**Selected excerpt**
----------------------------------------
> On 30 Jul 2018, at 21:54, Brent Meeker <meeke...@verizon.net> wrote:
> 
> I always look forward to your tutorials in logic...even if I don't mistake 
> them for reality. :-)

Well, thanks. Did you get my post “Combinators 1 (introduction) ?
(I put it below in case you missed it). Well, it is already a slight 
amelioration. Tell me if you understand. Soon I will soon solve some exercice 
so that people can get some training. The price of the conceptual simplicity of 
the combinators is that the notation can be a bit tricky.

> Brent
> 
> On 7/30/2018 8:12 AM, Bruno Marchal wrote:
>> If some people are interested, I can show how the two axioms Kxy = x and 
>> Sxyz (+ few legality axioms and rules, but without classical logic (unlike 
>> Robison arithmetic) gives a Turing complete theory. I have all this fresh in 
>> my head because I have just finished a thorough course on this. Combinators 
>> are also interesting to explain what is a computation and for 
>> differentiating different sorts of computation, including already sort of 
>> “physical computation”. Yet it would be treachery to use this directly. To 
>> distinguish 3p and 1p, and 3-1 quanta with 1-p qualia, we need to extract 
>> them from Löb’s formula, and use Löbian combinators. I will probably type a 
>> summary here.
----------------------------------------
**Activity list**
1. List every date and time of day given in the email exchange about combinators.
2. Continue the email exchange about combinators, picking up right after its final sentence.

**Data**
----------------------------------------
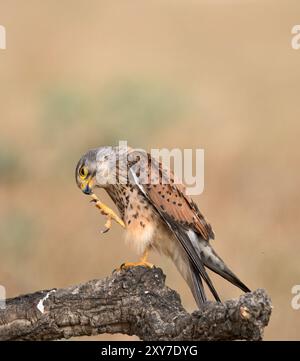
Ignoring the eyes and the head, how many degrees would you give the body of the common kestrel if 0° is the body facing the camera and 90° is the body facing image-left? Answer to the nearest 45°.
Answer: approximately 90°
----------------------------------------
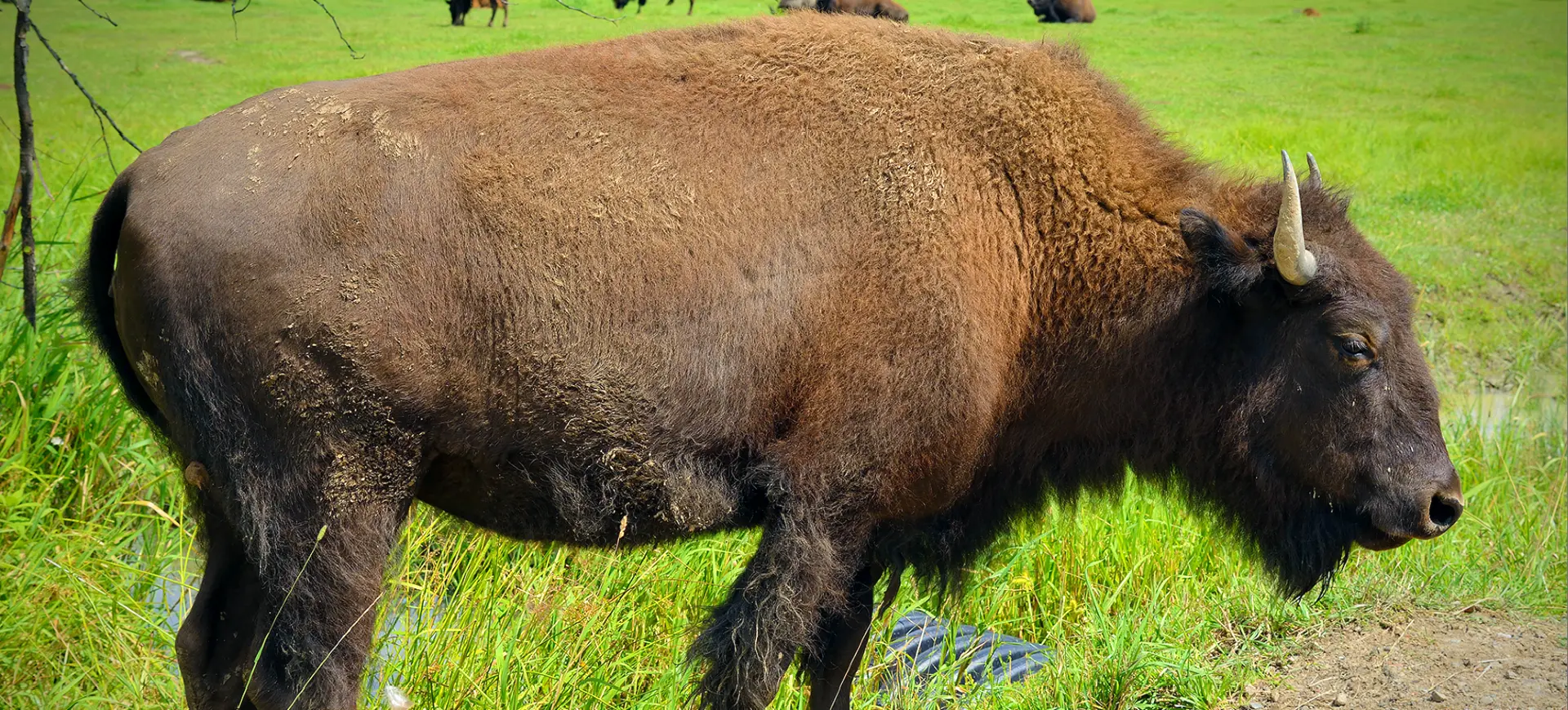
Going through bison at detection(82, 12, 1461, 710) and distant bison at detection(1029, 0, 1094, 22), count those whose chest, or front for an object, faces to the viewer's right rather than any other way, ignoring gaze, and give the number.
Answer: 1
----------------------------------------
**Set of answers**
1.
30 Jul 2018
21:54
7/30/2018
8:12 AM

2.
>> 
>> Bruno

=============== combinators 1 (introduction) ================


Hi Jason, people,


I will send my post on the Church-Turing thesis and incompleteness later. It is 
too long.

So, let us proceed with the combinators.

Two seconds of historical motivation. During the crisis in set theory, Moses 
Schoenfinkel publishes, in 1924, an attempt to found mathematics on only 
functions. But he did not consider the functions as defined by their behaviour 
(or input-output) but more as rules to follow.

He considered also only functions of one variable, and wrote (f x) instead of 
the usual f(x).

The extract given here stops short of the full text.